6. With respect to paragraph 22 of the Notice of Appeal he admits that all consideration paid in respect of the interests in or units of SRLP was paid to SLRP but, for clarification, he states that the Appellant accepted the payment of the consideration on behalf of SRLP as its agent or principal.
8. By Notice dated May 27, 2009, the Minister of National Revenue (“Minister”) assessed a penalty totalling $2,352,500 pursuant to subsection 237.1(7.4) of the Income Tax Act (the “Act”). The penalty was assessed on the basis that the Appellant, acting as a principal or as an agent, sold, issued or accepted consideration in respect of the Solid Resource #1 Limited Partnership tax shelter before the Minister had issued an identification number for the tax shelter.
11. In determining that the Appellant was liable to a penalty pursuant to subsection 237.1(7.4) of the Act, the Minister relied on the following facts:
The Tax Shelter
a) Solid Resources #1 Limited Partnership (SRLP) was structured as a limited partnership;
b) SRLP’s first taxation year was from December 15, 2006 to December 31, 2006 (“2006 taxation year”);
c) SRLP has never had a tax shelter identification number;
g) In 2006, SRLP’s limited partners paid the Total Cost of the Partnership and acquired the partnership units by paying 25% by cash, money order, bank draft or certified cheque payable to SRLP ($2,352,500) and 75% by promissory note ($7,057,500)(the “Promissory Notes”);
h) When SRLP’s limited partners purchased their limited partnership units, they filled out forms and submitted amounts equal to 25% of the subscription cost of the partnership units to Ken Legasse Inc.;
m) The Offering Memorandum states that the majority of the partnership’s expenses would occur in 2006;
n) SRLP had no revenue in 2006;
o) SRLP incurred expenses of $8,798,935 in its 2006 taxation year resulting in a loss of the same amount (the “2006 SRLP Loss”);
p) SRLP allocated the 2006 SRLP loss to SRLP’s limited partners;
q) For the 2007 fiscal period, SRLP reported a loss of $201,132, which was allocated to SRLP’s limited partners;
r) SRLP made statements or representations that would cause an investor to believe that the loss that would be deductible in respect of their partnership interest would exceed the cost to the investor of the partnership interest less the value of the investor’s promissory note;
The Appellant’s role in SRLP
bb) The Appellant is the “Director Tax Services” for Ken Legasse Inc.;
cc) Ken Legasse Inc. is a firm of Chartered Accountants;
dd) The Appellant prepared the Offering Memorandum;
ee) The Appellant submitted all the required documents relating to SRLP with the Security Exchange Commission;
ff) The Appellant has signing authority over SRLP’s bank account;
gg) 25% of the subscription cost of each SRLP partnership were deposited to SRLP’s bank account;
hh) The Appellant issued cheques for the payment of SRLP’s expenses;
ii) The Appellant is the authorized signing officer of SRLP;
kk) The Appellant was the sole director of the General Partner until December 11, 2007;
ll) The General Partner is responsible for the management and control of SRLP; and
mm) The General Partner describes itself as a promoter of SRLP.
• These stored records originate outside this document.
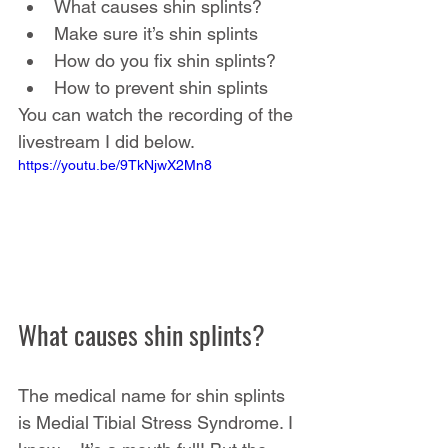
What causes shin splints?
Make sure it’s shin splints
How do you fix shin splints?
How to prevent shin splints
You can watch the recording of the 
livestream I did below.
https://youtu.be/9TkNjwX2Mn8
What causes shin splints?
The medical name for shin splints 
is Medial Tibial Stress Syndrome. I 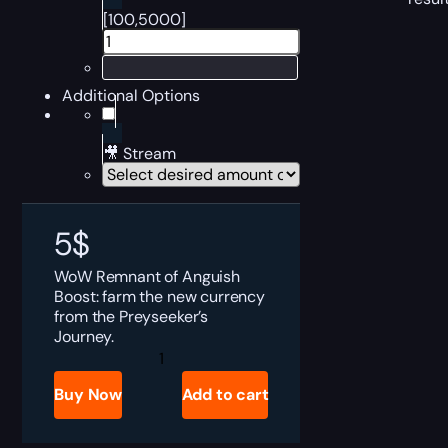
[100,5000]
Additional Options
🎥 Stream
5
$
WoW Remnant of Anguish
Boost: farm the new currency
from the Preyseeker’s
Journey.
Remnant
of
Anguish
Buy Now
Add to cart
Boost
quantity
14. SRLP is a tax shelter pursuant to section 237.1 of the Act because it can reasonably be considered, having regard to statements or representations made in connection with SRLP, that, if an investor were to acquire an interest in SRLP, at the end of the particular taxation year that ends within four years after the day on which the partnership interest was acquired, the total of the loss represented to be deductible in respect of the partnership interest would exceed the cost to the investor of the partnership interest less the value of the investor’s promissory note.
18. The Appellant is liable for a penalty because he acted as a principal or agent to sell, issue or accept consideration in respect of the SRLP tax shelter before the Minister issued a tax shelter identification number, pursuant to subsection 237.1(7.4) of the Act.